■ To-do item
Please put the text read from each of the items below into a JSON list of strings, one string per line and no blank lines, covering every item. Leave the pictures out of the answer.

■ Data entries
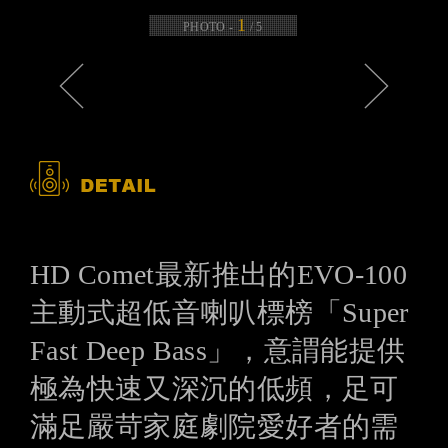
1
PHOTO -
/
5
HD Comet最新推出的EVO-100
主動式超低音喇叭標榜「Super
Fast Deep Bass」，意謂能提供
極為快速又深沉的低頻，足可
滿足嚴苛家庭劇院愛好者的需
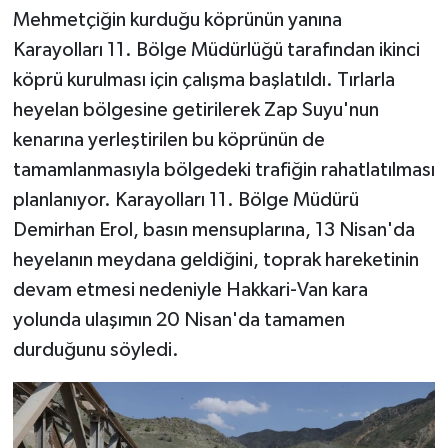
Mehmetçiğin kurduğu köprünün yanına
Karayolları 11. Bölge Müdürlüğü tarafından ikinci
köprü kurulması için çalışma başlatıldı. Tırlarla
heyelan bölgesine getirilerek Zap Suyu'nun
kenarına yerleştirilen bu köprünün de
tamamlanmasıyla bölgedeki trafiğin rahatlatılması
planlanıyor. Karayolları 11. Bölge Müdürü
Demirhan Erol, basın mensuplarına, 13 Nisan'da
heyelanın meydana geldiğini, toprak hareketinin
devam etmesi nedeniyle Hakkari-Van kara
yolunda ulaşımın 20 Nisan'da tamamen
durduğunu söyledi.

■ Answer section
[
  "1",
  "PHOTO -",
  "/",
  "5",
  "HD Comet最新推出的EVO-100",
  "主動式超低音喇叭標榜「Super",
  "Fast Deep Bass」，意謂能提供",
  "極為快速又深沉的低頻，足可",
  "滿足嚴苛家庭劇院愛好者的需",
  "Mehmetçiğin kurduğu köprünün yanına",
  "Karayolları 11. Bölge Müdürlüğü tarafından ikinci",
  "köprü kurulması için çalışma başlatıldı. Tırlarla",
  "heyelan bölgesine getirilerek Zap Suyu'nun",
  "kenarına yerleştirilen bu köprünün de",
  "tamamlanmasıyla bölgedeki trafiğin rahatlatılması",
  "planlanıyor. Karayolları 11. Bölge Müdürü",
  "Demirhan Erol, basın mensuplarına, 13 Nisan'da",
  "heyelanın meydana geldiğini, toprak hareketinin",
  "devam etmesi nedeniyle Hakkari-Van kara",
  "yolunda ulaşımın 20 Nisan'da tamamen",
  "durduğunu söyledi."
]